Assigned task: Return every record below exactly as written, omitting any pictures.

** Opening Supplied material block **

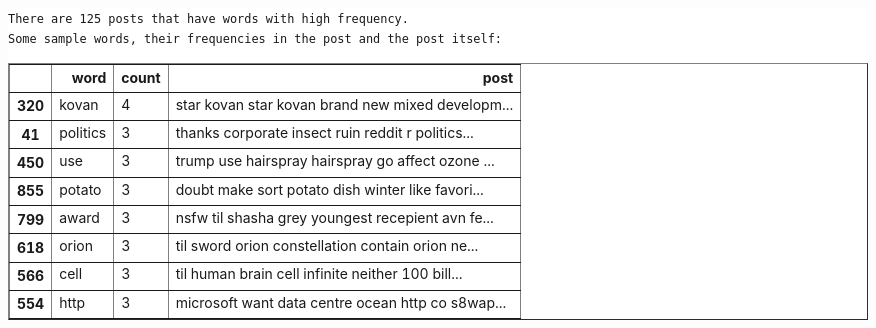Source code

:     There are 125 posts that have words with high frequency.
    Some sample words, their frequencies in the post and the post itself:





<div>
<table border="1" class="dataframe">
  <thead>
    <tr style="text-align: right;">
      <th></th>
      <th>word</th>
      <th>count</th>
      <th>post</th>
    </tr>
  </thead>
  <tbody>
    <tr>
      <th>320</th>
      <td>kovan</td>
      <td>4</td>
      <td>star kovan star kovan brand new mixed developm...</td>
    </tr>
    <tr>
      <th>41</th>
      <td>politics</td>
      <td>3</td>
      <td>thanks corporate insect ruin reddit r politics...</td>
    </tr>
    <tr>
      <th>450</th>
      <td>use</td>
      <td>3</td>
      <td>trump use hairspray hairspray go affect ozone ...</td>
    </tr>
    <tr>
      <th>855</th>
      <td>potato</td>
      <td>3</td>
      <td>doubt make sort potato dish winter like favori...</td>
    </tr>
    <tr>
      <th>799</th>
      <td>award</td>
      <td>3</td>
      <td>nsfw til shasha grey youngest recepient avn fe...</td>
    </tr>
    <tr>
      <th>618</th>
      <td>orion</td>
      <td>3</td>
      <td>til sword orion constellation contain orion ne...</td>
    </tr>
    <tr>
      <th>566</th>
      <td>cell</td>
      <td>3</td>
      <td>til human brain cell infinite neither 100 bill...</td>
    </tr>
    <tr>
      <th>554</th>
      <td>http</td>
      <td>3</td>
      <td>microsoft want data centre ocean http co s8wap...</td>
    </tr>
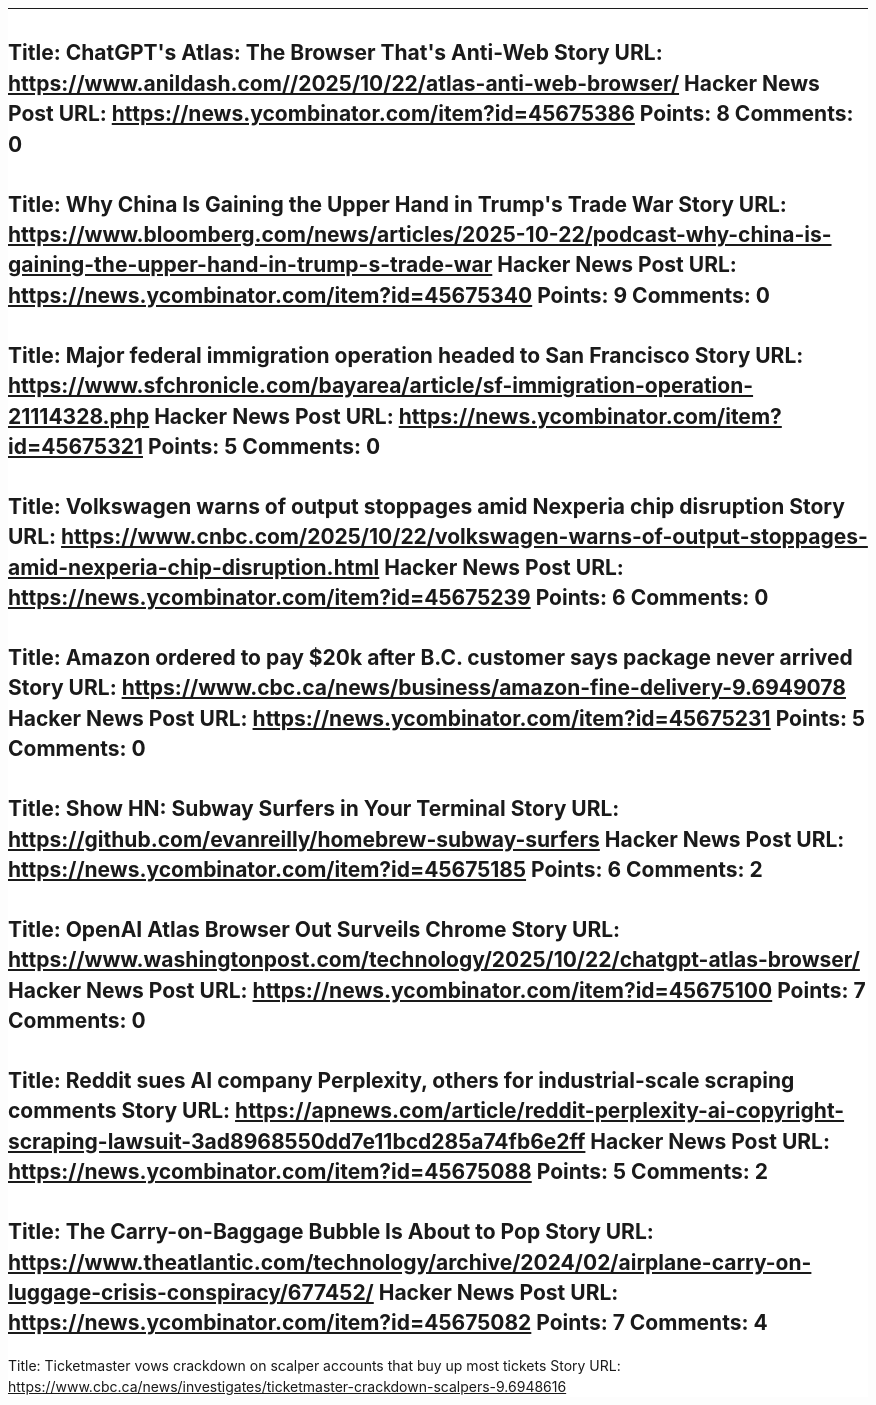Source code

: ----------------------------------------
Title: ChatGPT's Atlas: The Browser That's Anti-Web
Story URL: https://www.anildash.com//2025/10/22/atlas-anti-web-browser/
Hacker News Post URL: https://news.ycombinator.com/item?id=45675386
Points: 8
Comments: 0
----------------------------------------
Title: Why China Is Gaining the Upper Hand in Trump's Trade War
Story URL: https://www.bloomberg.com/news/articles/2025-10-22/podcast-why-china-is-gaining-the-upper-hand-in-trump-s-trade-war
Hacker News Post URL: https://news.ycombinator.com/item?id=45675340
Points: 9
Comments: 0
----------------------------------------
Title: Major federal immigration operation headed to San Francisco
Story URL: https://www.sfchronicle.com/bayarea/article/sf-immigration-operation-21114328.php
Hacker News Post URL: https://news.ycombinator.com/item?id=45675321
Points: 5
Comments: 0
----------------------------------------
Title: Volkswagen warns of output stoppages amid Nexperia chip disruption
Story URL: https://www.cnbc.com/2025/10/22/volkswagen-warns-of-output-stoppages-amid-nexperia-chip-disruption.html
Hacker News Post URL: https://news.ycombinator.com/item?id=45675239
Points: 6
Comments: 0
----------------------------------------
Title: Amazon ordered to pay $20k after B.C. customer says package never arrived
Story URL: https://www.cbc.ca/news/business/amazon-fine-delivery-9.6949078
Hacker News Post URL: https://news.ycombinator.com/item?id=45675231
Points: 5
Comments: 0
----------------------------------------
Title: Show HN: Subway Surfers in Your Terminal
Story URL: https://github.com/evanreilly/homebrew-subway-surfers
Hacker News Post URL: https://news.ycombinator.com/item?id=45675185
Points: 6
Comments: 2
----------------------------------------
Title: OpenAI Atlas Browser Out Surveils Chrome
Story URL: https://www.washingtonpost.com/technology/2025/10/22/chatgpt-atlas-browser/
Hacker News Post URL: https://news.ycombinator.com/item?id=45675100
Points: 7
Comments: 0
----------------------------------------
Title: Reddit sues AI company Perplexity, others for industrial-scale scraping comments
Story URL: https://apnews.com/article/reddit-perplexity-ai-copyright-scraping-lawsuit-3ad8968550dd7e11bcd285a74fb6e2ff
Hacker News Post URL: https://news.ycombinator.com/item?id=45675088
Points: 5
Comments: 2
----------------------------------------
Title: The Carry-on-Baggage Bubble Is About to Pop
Story URL: https://www.theatlantic.com/technology/archive/2024/02/airplane-carry-on-luggage-crisis-conspiracy/677452/
Hacker News Post URL: https://news.ycombinator.com/item?id=45675082
Points: 7
Comments: 4
----------------------------------------
Title: Ticketmaster vows crackdown on scalper accounts that buy up most tickets
Story URL: https://www.cbc.ca/news/investigates/ticketmaster-crackdown-scalpers-9.6948616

** Closing Supplied material block **

Response area:
Source code

:     There are 125 posts that have words with high frequency.
    Some sample words, their frequencies in the post and the post itself:





<div>
<table border="1" class="dataframe">
  <thead>
    <tr style="text-align: right;">
      <th></th>
      <th>word</th>
      <th>count</th>
      <th>post</th>
    </tr>
  </thead>
  <tbody>
    <tr>
      <th>320</th>
      <td>kovan</td>
      <td>4</td>
      <td>star kovan star kovan brand new mixed developm...</td>
    </tr>
    <tr>
      <th>41</th>
      <td>politics</td>
      <td>3</td>
      <td>thanks corporate insect ruin reddit r politics...</td>
    </tr>
    <tr>
      <th>450</th>
      <td>use</td>
      <td>3</td>
      <td>trump use hairspray hairspray go affect ozone ...</td>
    </tr>
    <tr>
      <th>855</th>
      <td>potato</td>
      <td>3</td>
      <td>doubt make sort potato dish winter like favori...</td>
    </tr>
    <tr>
      <th>799</th>
      <td>award</td>
      <td>3</td>
      <td>nsfw til shasha grey youngest recepient avn fe...</td>
    </tr>
    <tr>
      <th>618</th>
      <td>orion</td>
      <td>3</td>
      <td>til sword orion constellation contain orion ne...</td>
    </tr>
    <tr>
      <th>566</th>
      <td>cell</td>
      <td>3</td>
      <td>til human brain cell infinite neither 100 bill...</td>
    </tr>
    <tr>
      <th>554</th>
      <td>http</td>
      <td>3</td>
      <td>microsoft want data centre ocean http co s8wap...</td>
    </tr>
Source code

: ----------------------------------------
Title: ChatGPT's Atlas: The Browser That's Anti-Web
Story URL: https://www.anildash.com//2025/10/22/atlas-anti-web-browser/
Hacker News Post URL: https://news.ycombinator.com/item?id=45675386
Points: 8
Comments: 0
----------------------------------------
Title: Why China Is Gaining the Upper Hand in Trump's Trade War
Story URL: https://www.bloomberg.com/news/articles/2025-10-22/podcast-why-china-is-gaining-the-upper-hand-in-trump-s-trade-war
Hacker News Post URL: https://news.ycombinator.com/item?id=45675340
Points: 9
Comments: 0
----------------------------------------
Title: Major federal immigration operation headed to San Francisco
Story URL: https://www.sfchronicle.com/bayarea/article/sf-immigration-operation-21114328.php
Hacker News Post URL: https://news.ycombinator.com/item?id=45675321
Points: 5
Comments: 0
----------------------------------------
Title: Volkswagen warns of output stoppages amid Nexperia chip disruption
Story URL: https://www.cnbc.com/2025/10/22/volkswagen-warns-of-output-stoppages-amid-nexperia-chip-disruption.html
Hacker News Post URL: https://news.ycombinator.com/item?id=45675239
Points: 6
Comments: 0
----------------------------------------
Title: Amazon ordered to pay $20k after B.C. customer says package never arrived
Story URL: https://www.cbc.ca/news/business/amazon-fine-delivery-9.6949078
Hacker News Post URL: https://news.ycombinator.com/item?id=45675231
Points: 5
Comments: 0
----------------------------------------
Title: Show HN: Subway Surfers in Your Terminal
Story URL: https://github.com/evanreilly/homebrew-subway-surfers
Hacker News Post URL: https://news.ycombinator.com/item?id=45675185
Points: 6
Comments: 2
----------------------------------------
Title: OpenAI Atlas Browser Out Surveils Chrome
Story URL: https://www.washingtonpost.com/technology/2025/10/22/chatgpt-atlas-browser/
Hacker News Post URL: https://news.ycombinator.com/item?id=45675100
Points: 7
Comments: 0
----------------------------------------
Title: Reddit sues AI company Perplexity, others for industrial-scale scraping comments
Story URL: https://apnews.com/article/reddit-perplexity-ai-copyright-scraping-lawsuit-3ad8968550dd7e11bcd285a74fb6e2ff
Hacker News Post URL: https://news.ycombinator.com/item?id=45675088
Points: 5
Comments: 2
----------------------------------------
Title: The Carry-on-Baggage Bubble Is About to Pop
Story URL: https://www.theatlantic.com/technology/archive/2024/02/airplane-carry-on-luggage-crisis-conspiracy/677452/
Hacker News Post URL: https://news.ycombinator.com/item?id=45675082
Points: 7
Comments: 4
----------------------------------------
Title: Ticketmaster vows crackdown on scalper accounts that buy up most tickets
Story URL: https://www.cbc.ca/news/investigates/ticketmaster-crackdown-scalpers-9.6948616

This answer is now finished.